Preliminary results from the clinical trial including 25 patients with MCC show eight complete responses, meaning elimination of all detectable tumors lasting at least 30 days, and eight partial responses, meaning approximately 50 percent reduction in tumors, as of the data analysis in February 2017. The patients were part of a large clinical trial underway at more than 30 hospitals in the US and internationally studying the use of nivolumab in patients with a variety of virus-linked cancers.

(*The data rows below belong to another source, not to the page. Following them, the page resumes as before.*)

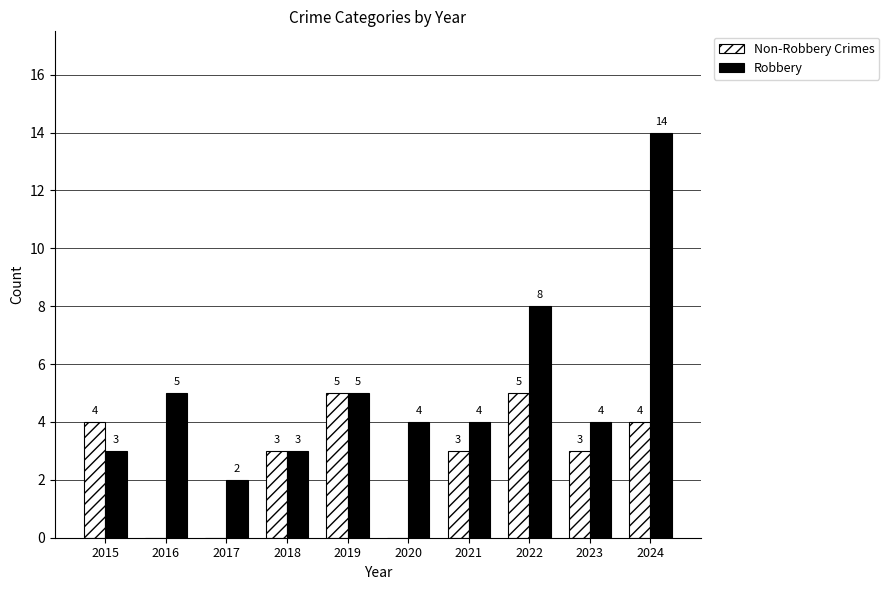

Count the number of categories in the chart.

10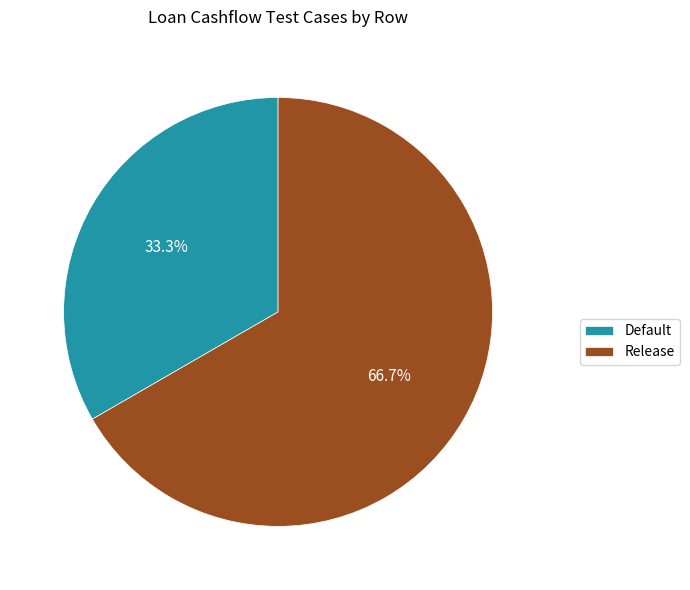

Count the number of slices in the pie.

2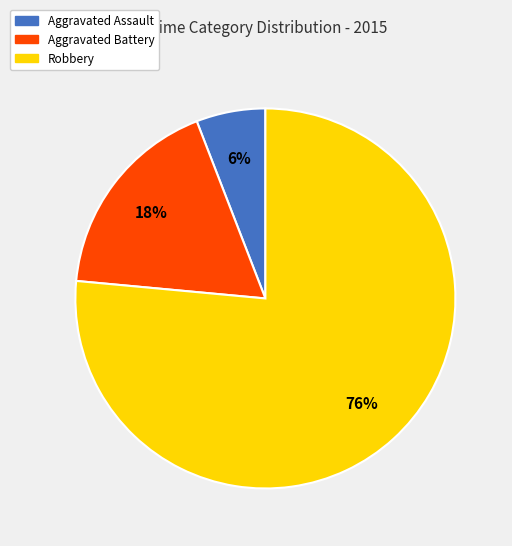

Count the number of slices in the pie.

3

“We saw responses in patients with advanced MCC who received previous chemotherapy for their disease, as well as those who were receiving nivolumab as their first treatment,” says Suzanne Topalian, MD, professor of surgery and oncology at the Johns Hopkins Bloomberg~Kimmel Institute and the lead investigator for the clinical trial. She noted that the researchers spotted responses in patients’ tumors as early as eight weeks after the start of treatment with nivolumab.
The effects of treatment were long lasting in most patients, and median rates of overall and disease-free survival have not yet been reached among these patients. There were no deaths among the 25 patients after a median follow-up period of 51 weeks, and 20 of them experienced side effects that included fatigue, diarrhea and
itching. Most side effects were mild.
In an early clinical trial of 113 patients with advanced cancers, including those of the breast, lung, bladder, head and neck, colorectal, prostate, kidney and melanoma, an experimental immunotherapy drug called CPI-444 that targets a chemical pathway in tumor cells controlled by adenosine may help keep patients’ cancers in check.
With a median follow-up time of 16 weeks, 23 of 37 patients evaluated thus far have not experienced worsening disease, and they are continuing to receive immunotherapy treatment. Some of the patients are receiving CPI-444 alone, and some are receiving the drug with an additional immunotherapy drug called atezolizumab.
Leisha Emens, MD, PhD, associate professor of oncology at the Johns Hopkins Bloomberg-Kimmel Institute, says that physicians leading the group of 11 participating hospitals in the US, including The Johns Hopkins Hospital, and Australia, are finding that some patients receiving either CPI-444 alone or in combination with atezolizumab are experiencing control of tumor growth. Notably, says Emens, some of the patients who have responded to CPI-444 were previously treated with immunotherapy.